Records supplied Block Start

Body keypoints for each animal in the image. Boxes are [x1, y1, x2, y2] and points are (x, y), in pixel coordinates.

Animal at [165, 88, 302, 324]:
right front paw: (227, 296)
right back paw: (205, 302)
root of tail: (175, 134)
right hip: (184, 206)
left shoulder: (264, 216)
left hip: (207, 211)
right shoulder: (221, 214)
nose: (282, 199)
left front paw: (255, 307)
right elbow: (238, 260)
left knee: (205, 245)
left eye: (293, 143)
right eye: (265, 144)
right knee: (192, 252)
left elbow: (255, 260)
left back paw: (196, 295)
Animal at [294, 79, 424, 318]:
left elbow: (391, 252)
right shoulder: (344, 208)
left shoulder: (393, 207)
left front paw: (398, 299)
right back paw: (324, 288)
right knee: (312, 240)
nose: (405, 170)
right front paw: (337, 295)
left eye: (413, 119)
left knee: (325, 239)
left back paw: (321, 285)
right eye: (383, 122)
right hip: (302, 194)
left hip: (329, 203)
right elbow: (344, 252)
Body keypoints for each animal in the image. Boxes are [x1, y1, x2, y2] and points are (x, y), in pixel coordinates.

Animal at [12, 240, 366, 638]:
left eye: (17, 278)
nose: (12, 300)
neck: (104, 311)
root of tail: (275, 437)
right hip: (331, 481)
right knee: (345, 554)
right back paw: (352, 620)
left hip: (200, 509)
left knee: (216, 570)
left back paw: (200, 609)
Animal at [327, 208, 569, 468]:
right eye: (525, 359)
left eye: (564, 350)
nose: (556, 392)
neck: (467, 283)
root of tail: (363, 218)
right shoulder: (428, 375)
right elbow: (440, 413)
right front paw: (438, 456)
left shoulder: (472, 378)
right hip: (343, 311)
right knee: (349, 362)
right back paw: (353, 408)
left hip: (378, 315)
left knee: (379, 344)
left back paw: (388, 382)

Records supplied Block End

The response must be an exact reproduction of all the entries.

• **Response for this exercise**
Body keypoints for each animal in the image. Boxes are [x1, y1, x2, y2] and points are (x, y), in pixel coordinates.

Animal at [165, 88, 302, 324]:
right front paw: (227, 296)
right back paw: (205, 302)
root of tail: (175, 134)
right hip: (184, 206)
left shoulder: (264, 216)
left hip: (207, 211)
right shoulder: (221, 214)
nose: (282, 199)
left front paw: (255, 307)
right elbow: (238, 260)
left knee: (205, 245)
left eye: (293, 143)
right eye: (265, 144)
right knee: (192, 252)
left elbow: (255, 260)
left back paw: (196, 295)
Animal at [294, 79, 424, 318]:
left elbow: (391, 252)
right shoulder: (344, 208)
left shoulder: (393, 207)
left front paw: (398, 299)
right back paw: (324, 288)
right knee: (312, 240)
nose: (405, 170)
right front paw: (337, 295)
left eye: (413, 119)
left knee: (325, 239)
left back paw: (321, 285)
right eye: (383, 122)
right hip: (302, 194)
left hip: (329, 203)
right elbow: (344, 252)
Body keypoints for each animal in the image. Boxes are [x1, y1, x2, y2] and points are (x, y), in pixel coordinates.

Animal at [12, 240, 366, 638]:
left eye: (17, 278)
nose: (12, 300)
neck: (104, 311)
root of tail: (275, 437)
right hip: (331, 481)
right knee: (345, 554)
right back paw: (352, 620)
left hip: (200, 509)
left knee: (216, 570)
left back paw: (200, 609)
Animal at [327, 208, 569, 468]:
right eye: (525, 359)
left eye: (564, 350)
nose: (556, 392)
neck: (467, 283)
root of tail: (363, 218)
right shoulder: (428, 375)
right elbow: (440, 413)
right front paw: (438, 456)
left shoulder: (472, 378)
right hip: (343, 311)
right knee: (349, 362)
right back paw: (353, 408)
left hip: (378, 315)
left knee: (379, 344)
left back paw: (388, 382)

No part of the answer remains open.